- Opening Delimiter -

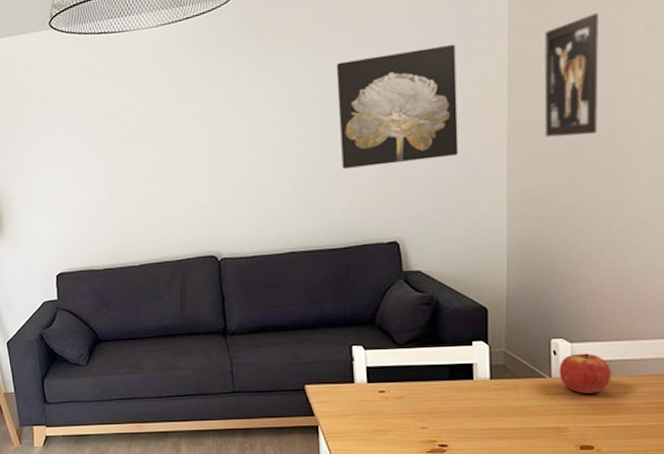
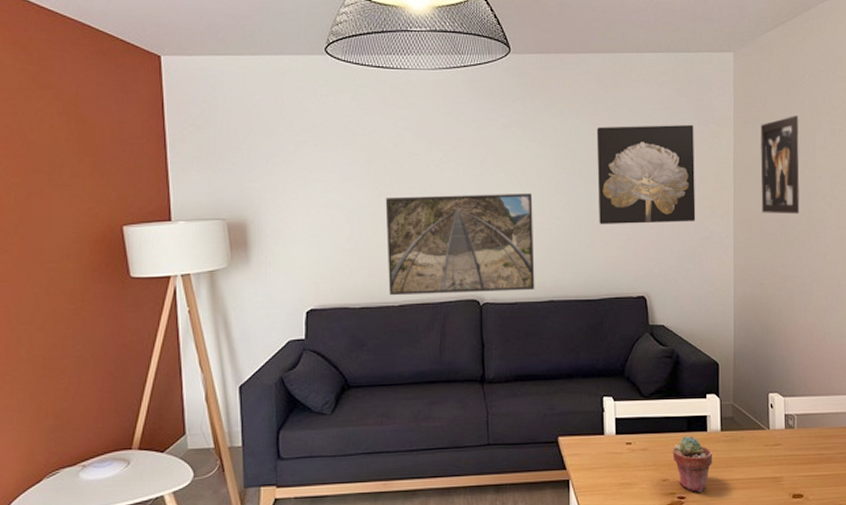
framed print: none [118,143,274,257] -> present [385,193,535,296]
potted succulent: none [432,384,481,441] -> present [672,436,713,493]
apple: present [559,353,612,394] -> none [775,407,815,445]

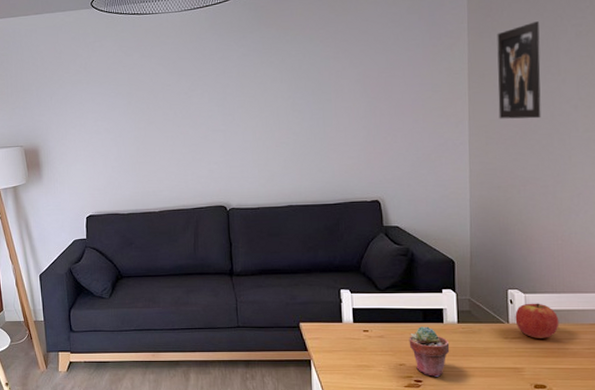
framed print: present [385,193,535,296] -> none [144,112,275,204]
wall art: present [596,124,696,225] -> none [328,39,429,138]
apple: none [775,407,815,445] -> present [515,303,559,338]

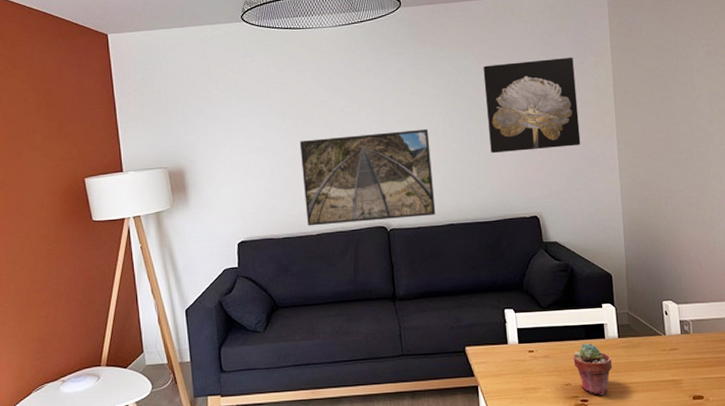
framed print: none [144,112,275,204] -> present [299,128,436,226]
wall art: none [328,39,429,138] -> present [483,57,581,154]
wall art: present [497,21,541,119] -> none [637,41,681,134]
apple: present [515,303,559,338] -> none [670,313,711,349]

- Closing Delimiter -

• Required action:
Copy every record verbatim while leaving each picture out.

• Output below:
framed print: none [118,143,274,257] -> present [385,193,535,296]
potted succulent: none [432,384,481,441] -> present [672,436,713,493]
apple: present [559,353,612,394] -> none [775,407,815,445]

framed print: present [385,193,535,296] -> none [144,112,275,204]
wall art: present [596,124,696,225] -> none [328,39,429,138]
apple: none [775,407,815,445] -> present [515,303,559,338]

framed print: none [144,112,275,204] -> present [299,128,436,226]
wall art: none [328,39,429,138] -> present [483,57,581,154]
wall art: present [497,21,541,119] -> none [637,41,681,134]
apple: present [515,303,559,338] -> none [670,313,711,349]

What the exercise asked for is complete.